Portenoy, R.K., Thomas, J., Moehl Boatwright, M.L., Tran, D., Galasso, F.L., Stambler, N., . . . Israel, R.J. (2008). Subcutaneous methylnaltrexone for the treatment of opioid-induced constipation in patients with advanced illness: A double-blind, randomized, parallel group, dose-ranging study. Journal of Pain and Symptom Management, 35, 458-468.
To assess the efficacy and safety of subcutaneous methylnaltrexone in patients with advanced illness and opioid-induced constipation (OIC), and to clarify whether a dose-response relationship could be identified.
Methylnaltrexone was administered in doses of 1 mg, 5 mg, or 12.5 mg subcutaneously; patients were randomized to those dose groups in a ratio of 1:1:1. After 22 patients, the dose range was extended to 20 mg; patients were randomized in a ratio of 1:1:3 to 1-mg, 12.5-mg, or 20-mg dose groups. Patients received study medication if they had no bowel movement for at least two days and had a score of 3 or higher on a 5-point scale assessing constipation-related distress. Patients receiving laxatives had to be on a stable regimen for at least four days and remain on regimen during the study.
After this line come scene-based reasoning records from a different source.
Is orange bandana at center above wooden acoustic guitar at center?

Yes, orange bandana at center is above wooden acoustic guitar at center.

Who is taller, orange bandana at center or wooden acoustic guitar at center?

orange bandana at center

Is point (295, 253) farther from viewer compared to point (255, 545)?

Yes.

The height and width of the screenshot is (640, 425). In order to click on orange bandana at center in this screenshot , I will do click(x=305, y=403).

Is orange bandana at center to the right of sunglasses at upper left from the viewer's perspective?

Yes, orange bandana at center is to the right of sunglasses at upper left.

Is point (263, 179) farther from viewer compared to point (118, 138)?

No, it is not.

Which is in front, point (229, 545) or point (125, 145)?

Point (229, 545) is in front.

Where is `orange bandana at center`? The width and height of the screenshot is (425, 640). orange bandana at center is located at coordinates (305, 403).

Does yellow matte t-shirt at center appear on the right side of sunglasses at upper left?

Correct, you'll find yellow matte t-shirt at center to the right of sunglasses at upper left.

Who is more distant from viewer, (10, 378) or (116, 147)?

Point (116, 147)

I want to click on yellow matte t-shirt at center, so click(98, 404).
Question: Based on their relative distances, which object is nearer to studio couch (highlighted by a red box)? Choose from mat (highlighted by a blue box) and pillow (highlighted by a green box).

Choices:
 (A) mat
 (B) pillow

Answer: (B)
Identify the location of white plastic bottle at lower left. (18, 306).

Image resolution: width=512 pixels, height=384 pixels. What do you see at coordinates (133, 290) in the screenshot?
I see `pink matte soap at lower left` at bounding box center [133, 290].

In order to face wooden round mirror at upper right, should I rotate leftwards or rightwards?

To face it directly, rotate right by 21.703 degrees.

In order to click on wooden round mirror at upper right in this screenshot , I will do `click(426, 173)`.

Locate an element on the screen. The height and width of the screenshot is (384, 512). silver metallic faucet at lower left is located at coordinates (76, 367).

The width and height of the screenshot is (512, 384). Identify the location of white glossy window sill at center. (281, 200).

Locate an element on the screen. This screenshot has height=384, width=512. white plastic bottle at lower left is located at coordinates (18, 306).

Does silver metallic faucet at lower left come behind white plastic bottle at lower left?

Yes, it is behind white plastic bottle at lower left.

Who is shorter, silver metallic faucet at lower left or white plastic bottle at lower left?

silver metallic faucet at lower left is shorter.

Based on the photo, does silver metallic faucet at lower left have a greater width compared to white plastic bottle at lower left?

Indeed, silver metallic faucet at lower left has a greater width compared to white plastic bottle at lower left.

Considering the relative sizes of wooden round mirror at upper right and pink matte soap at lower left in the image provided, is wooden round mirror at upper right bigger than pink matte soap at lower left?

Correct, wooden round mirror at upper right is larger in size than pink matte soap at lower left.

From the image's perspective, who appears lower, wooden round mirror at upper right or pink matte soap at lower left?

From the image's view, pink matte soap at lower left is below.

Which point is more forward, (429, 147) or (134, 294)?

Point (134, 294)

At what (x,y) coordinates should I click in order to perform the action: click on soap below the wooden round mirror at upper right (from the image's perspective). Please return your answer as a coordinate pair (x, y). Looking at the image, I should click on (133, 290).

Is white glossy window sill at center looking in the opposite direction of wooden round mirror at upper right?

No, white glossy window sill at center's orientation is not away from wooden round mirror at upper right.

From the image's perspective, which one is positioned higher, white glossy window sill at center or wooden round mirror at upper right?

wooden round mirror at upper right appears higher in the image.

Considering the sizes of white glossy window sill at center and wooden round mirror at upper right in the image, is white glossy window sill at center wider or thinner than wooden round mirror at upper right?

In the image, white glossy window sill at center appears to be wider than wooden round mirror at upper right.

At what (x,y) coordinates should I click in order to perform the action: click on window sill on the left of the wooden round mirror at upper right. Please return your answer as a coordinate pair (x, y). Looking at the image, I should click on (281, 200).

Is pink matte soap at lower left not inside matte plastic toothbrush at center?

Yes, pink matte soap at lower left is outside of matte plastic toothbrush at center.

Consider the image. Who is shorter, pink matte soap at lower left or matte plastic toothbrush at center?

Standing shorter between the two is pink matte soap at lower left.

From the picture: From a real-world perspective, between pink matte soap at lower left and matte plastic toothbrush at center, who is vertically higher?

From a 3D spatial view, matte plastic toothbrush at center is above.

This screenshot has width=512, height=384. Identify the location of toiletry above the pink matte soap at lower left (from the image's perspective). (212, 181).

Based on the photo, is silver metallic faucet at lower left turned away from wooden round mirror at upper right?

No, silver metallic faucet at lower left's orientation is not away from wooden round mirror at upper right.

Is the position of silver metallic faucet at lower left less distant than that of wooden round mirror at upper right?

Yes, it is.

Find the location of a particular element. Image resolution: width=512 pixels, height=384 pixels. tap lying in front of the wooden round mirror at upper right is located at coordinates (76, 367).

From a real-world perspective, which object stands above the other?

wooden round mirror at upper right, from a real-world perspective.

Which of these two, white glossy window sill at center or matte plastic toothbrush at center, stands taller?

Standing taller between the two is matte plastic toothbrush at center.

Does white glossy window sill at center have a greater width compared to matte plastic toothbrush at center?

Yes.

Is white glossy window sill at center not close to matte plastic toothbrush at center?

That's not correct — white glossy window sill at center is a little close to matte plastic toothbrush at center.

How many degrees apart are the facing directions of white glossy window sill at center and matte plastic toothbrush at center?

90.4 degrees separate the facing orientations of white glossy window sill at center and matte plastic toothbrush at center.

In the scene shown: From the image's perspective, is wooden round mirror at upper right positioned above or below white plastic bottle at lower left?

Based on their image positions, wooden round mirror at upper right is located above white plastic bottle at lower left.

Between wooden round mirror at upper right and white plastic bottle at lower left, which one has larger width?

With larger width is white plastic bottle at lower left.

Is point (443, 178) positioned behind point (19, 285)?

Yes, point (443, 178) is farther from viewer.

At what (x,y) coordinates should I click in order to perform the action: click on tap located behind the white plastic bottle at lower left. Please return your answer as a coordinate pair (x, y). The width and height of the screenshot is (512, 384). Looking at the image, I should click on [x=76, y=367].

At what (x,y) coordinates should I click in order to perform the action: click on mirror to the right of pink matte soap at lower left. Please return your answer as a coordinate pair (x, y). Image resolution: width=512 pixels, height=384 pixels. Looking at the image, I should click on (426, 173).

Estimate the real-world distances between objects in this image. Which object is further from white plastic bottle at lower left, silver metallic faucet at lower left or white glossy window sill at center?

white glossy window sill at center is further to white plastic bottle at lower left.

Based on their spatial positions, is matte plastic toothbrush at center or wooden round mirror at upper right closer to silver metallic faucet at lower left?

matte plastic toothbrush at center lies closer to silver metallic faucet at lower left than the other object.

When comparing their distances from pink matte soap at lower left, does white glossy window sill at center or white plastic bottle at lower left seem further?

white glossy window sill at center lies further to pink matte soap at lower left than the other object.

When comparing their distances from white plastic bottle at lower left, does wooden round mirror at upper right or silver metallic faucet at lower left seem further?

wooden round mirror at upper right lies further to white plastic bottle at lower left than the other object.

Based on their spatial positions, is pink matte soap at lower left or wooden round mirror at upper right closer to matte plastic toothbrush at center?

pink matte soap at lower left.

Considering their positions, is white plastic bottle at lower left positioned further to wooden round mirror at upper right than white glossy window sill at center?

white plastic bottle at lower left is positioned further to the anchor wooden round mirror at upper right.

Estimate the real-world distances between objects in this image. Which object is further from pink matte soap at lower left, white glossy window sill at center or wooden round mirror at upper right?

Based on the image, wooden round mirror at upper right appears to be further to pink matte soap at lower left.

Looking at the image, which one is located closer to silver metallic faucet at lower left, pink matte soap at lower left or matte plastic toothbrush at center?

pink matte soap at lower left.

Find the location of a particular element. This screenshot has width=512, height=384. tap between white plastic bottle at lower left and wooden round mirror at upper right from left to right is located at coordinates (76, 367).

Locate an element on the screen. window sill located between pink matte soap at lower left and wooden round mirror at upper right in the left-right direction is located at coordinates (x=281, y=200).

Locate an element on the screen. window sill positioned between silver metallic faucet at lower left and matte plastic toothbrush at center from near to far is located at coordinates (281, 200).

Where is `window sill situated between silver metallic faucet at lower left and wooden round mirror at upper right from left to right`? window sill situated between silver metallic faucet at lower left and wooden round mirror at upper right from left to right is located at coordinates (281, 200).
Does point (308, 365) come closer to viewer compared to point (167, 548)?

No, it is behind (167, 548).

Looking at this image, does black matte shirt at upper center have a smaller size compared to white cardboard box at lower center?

During the first week of the study, subcutaneous injections were administered on days 1, 3, and 5. Following the first week of double-blind study, patients received the option for open-label study for a maximum of three weeks. The initial dose was 5 mg subcutaneously as often as every other day. The maximum dose was 15 mg in the first 22 patients and 20 mg for the remaining 11 patients. Dose could be increased or decreased by the investigator.
Multi-center
This randomized controlled, parallel-group, repeated-dose, dose-ranging trial included a double-blind phase for one week followed by an open-labeled phase for a maximum of three weeks.
Twenty-two patients completed the blinded phase, and 14 completed the open-label phase.
In the blinded phase, laxation occurred within four hours on day 1 for 1 of 10 patients (10%) in the 1-mg dose group, 3 of 7 patients (43%) in the 5-mg dose group, 6 of 10 patients (60%) in the 12.5-mg dose group, and 2 of 6 patients (33%) in the 20-mg dose group. On day 2, for all dose groups higher than 1 mg, 11 of 23 patients (48%) responded (p = 0.05). There was no dose-response relationship across the three highest doses compared to the 1-mg dose.
The median time to laxation was higher than 48 hours for the 1-mg dose group and 1.72, 0.48, and 6.75 hours in the 5-, 12.5-, and 20-mg dose groups, respectively. The median time to laxation was 1.26 hours for all patients dosed 5 mg or higher, and was statistically significant compared to the 1-mg group (p < 0.0003). The 1-mg dose group required laxative rescue approximately twice as often as other groups. There was no trend in worsening pain control over time.
In the open-label phase, the response rate was from 49% to 64% for patients in dose groups from 5 mg to 12.5 mg. Secondary outcomes were not evaluated because of the small sample size.
Methylnaltrexone doses of 5 mg or higher in patients with advanced illness relieved OIC without decreased analgesia or withdrawal symptoms.